De son côté, l’ANJ entend étudier le marché des casinos à l’étranger afin d’évaluer les effets de la régulation sur l’économie et la santé publique. Cette étude comparative permettra à l’ANJ de proposer des orientations adaptées au contexte français, en tenant compte des avantages et des risques associés à l’ouverture du marché.

Cependant, au regard de ce qui se passe à l’étranger, parmi nos voisins qui ont ouvert leur marché aux casinos en ligne, un point est certain. L’un des arguments majeurs en faveur de l’ouverture du marché est le fait de contrer l’offre illégale. En France, elle a attiré 3 millions de français en 2023. Or nous voyons bien que l’offre illégale subsiste largement chez nos voisins, à côté de l’offre légale. Par conséquent, cet argument ne devrait pas être le premier à prendre en compte.

Vers une régulation prudente et équilibrée ?

La décision du gouvernement de consulter les différents acteurs concernés témoigne de la prudence avec laquelle cette régulation est envisagée.

Si la régulation des casinos en ligne en France semble de plus en plus probable, elle devra concilier les intérêts des casinos terrestres, des collectivités locales, les associations de défenses des joueurs. Le pari de la France consiste à mettre en place un cadre réglementaire équilibré, capable de protéger les joueurs tout en dynamisant un secteur qui, bien encadré, pourrait contribuer significativement à l’économie nationale.

🙋Pourquoi le gouvernement envisage-t-il de légaliser les casinos en ligne ?

Le gouvernement considère cette légalisation pour plusieurs raisons : générer des recettes fiscales estimées entre 750 millions et 1 milliard d'euros par an, mieux contrôler un marché noir florissant, et aligner la France sur ses voisins européens.

🙋Quels sont les principaux arguments contre la légalisation des casinos en ligne ?

Les opposants soulignent le risque accru d'addiction, notamment chez les jeunes.

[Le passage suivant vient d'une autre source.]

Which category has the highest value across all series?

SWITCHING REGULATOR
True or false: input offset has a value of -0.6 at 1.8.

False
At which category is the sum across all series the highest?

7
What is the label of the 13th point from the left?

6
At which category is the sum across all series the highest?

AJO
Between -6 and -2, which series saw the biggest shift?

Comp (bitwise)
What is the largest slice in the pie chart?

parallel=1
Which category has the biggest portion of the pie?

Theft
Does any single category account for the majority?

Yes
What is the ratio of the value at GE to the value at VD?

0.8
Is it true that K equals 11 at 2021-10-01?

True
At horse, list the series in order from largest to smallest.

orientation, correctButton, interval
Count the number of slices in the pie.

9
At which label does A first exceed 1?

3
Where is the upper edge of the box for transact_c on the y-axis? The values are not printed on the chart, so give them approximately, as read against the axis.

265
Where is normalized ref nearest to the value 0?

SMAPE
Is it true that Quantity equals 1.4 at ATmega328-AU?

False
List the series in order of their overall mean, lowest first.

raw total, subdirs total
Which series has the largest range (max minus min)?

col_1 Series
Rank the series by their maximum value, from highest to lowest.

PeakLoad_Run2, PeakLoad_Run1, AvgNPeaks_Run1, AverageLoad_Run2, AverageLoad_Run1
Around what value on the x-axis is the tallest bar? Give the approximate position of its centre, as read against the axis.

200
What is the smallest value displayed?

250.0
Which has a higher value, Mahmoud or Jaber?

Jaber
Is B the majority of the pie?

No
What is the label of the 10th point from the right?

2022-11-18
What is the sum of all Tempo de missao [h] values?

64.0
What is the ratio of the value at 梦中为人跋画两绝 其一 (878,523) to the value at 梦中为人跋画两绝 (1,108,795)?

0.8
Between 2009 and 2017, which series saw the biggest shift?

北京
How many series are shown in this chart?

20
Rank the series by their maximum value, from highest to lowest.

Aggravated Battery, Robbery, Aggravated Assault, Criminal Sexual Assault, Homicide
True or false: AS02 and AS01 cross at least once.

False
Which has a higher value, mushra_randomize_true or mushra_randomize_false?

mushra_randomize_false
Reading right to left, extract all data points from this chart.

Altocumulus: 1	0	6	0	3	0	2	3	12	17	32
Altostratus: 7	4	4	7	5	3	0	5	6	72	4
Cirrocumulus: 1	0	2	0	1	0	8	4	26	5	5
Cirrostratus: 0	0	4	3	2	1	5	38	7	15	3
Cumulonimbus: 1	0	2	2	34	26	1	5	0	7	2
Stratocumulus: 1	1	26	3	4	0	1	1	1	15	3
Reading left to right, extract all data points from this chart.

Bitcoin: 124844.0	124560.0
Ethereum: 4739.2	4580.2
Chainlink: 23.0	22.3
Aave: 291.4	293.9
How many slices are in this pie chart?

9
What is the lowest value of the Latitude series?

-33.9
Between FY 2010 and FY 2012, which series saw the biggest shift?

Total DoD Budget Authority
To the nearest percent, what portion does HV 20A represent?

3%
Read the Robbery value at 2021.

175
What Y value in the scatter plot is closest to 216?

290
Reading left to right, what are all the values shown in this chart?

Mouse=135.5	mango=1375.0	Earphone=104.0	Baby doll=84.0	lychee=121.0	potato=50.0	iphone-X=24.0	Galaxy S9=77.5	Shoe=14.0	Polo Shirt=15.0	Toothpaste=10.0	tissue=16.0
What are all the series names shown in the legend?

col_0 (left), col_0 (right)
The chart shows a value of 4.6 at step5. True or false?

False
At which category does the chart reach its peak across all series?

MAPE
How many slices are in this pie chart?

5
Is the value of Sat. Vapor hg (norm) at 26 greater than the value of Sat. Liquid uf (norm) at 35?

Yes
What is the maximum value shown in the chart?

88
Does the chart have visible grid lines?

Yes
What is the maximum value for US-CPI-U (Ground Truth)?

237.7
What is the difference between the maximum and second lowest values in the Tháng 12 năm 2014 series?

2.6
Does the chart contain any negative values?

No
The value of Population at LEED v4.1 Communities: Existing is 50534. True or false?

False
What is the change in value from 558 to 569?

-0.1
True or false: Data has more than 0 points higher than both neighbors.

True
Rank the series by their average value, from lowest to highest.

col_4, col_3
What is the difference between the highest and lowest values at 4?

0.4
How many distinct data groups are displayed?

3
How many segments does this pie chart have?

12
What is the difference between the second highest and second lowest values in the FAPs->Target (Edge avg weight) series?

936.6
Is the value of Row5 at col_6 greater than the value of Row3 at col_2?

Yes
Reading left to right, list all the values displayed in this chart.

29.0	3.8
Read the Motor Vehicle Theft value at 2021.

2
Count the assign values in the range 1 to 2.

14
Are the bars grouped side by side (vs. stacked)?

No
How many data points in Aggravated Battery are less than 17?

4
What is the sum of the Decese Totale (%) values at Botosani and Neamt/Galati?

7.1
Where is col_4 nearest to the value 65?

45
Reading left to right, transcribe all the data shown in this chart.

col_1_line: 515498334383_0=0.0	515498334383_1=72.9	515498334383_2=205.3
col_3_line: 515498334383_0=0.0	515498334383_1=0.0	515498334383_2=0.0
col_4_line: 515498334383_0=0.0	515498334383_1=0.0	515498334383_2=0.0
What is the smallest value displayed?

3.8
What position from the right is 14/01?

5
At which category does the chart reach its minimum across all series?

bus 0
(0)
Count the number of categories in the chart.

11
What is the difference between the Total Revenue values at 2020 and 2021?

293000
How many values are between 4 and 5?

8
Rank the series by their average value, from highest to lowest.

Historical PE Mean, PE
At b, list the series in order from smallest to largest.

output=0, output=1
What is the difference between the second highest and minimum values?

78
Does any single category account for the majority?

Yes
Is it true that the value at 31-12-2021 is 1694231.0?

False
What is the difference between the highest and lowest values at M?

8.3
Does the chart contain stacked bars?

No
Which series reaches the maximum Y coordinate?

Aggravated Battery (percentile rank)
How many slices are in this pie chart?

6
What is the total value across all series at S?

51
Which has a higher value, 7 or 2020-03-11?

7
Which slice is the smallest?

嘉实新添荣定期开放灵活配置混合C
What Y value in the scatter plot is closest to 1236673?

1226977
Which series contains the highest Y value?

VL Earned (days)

Les jeux de casino en ligne présenteraient un risque d'addiction deux fois plus élevé que les casinos physiques. De plus, les casinos physiques craignent des fermetures et des pertes d'emplois.

🙋Quel est le processus de décision pour cette légalisation ?

Le gouvernement a lancé une période de consultation de 6 mois impliquant divers acteurs du secteur. La décision finale sera prise dans le cadre du projet de budget 2025, qui doit être adopté au plus tard le 21 décembre 2024.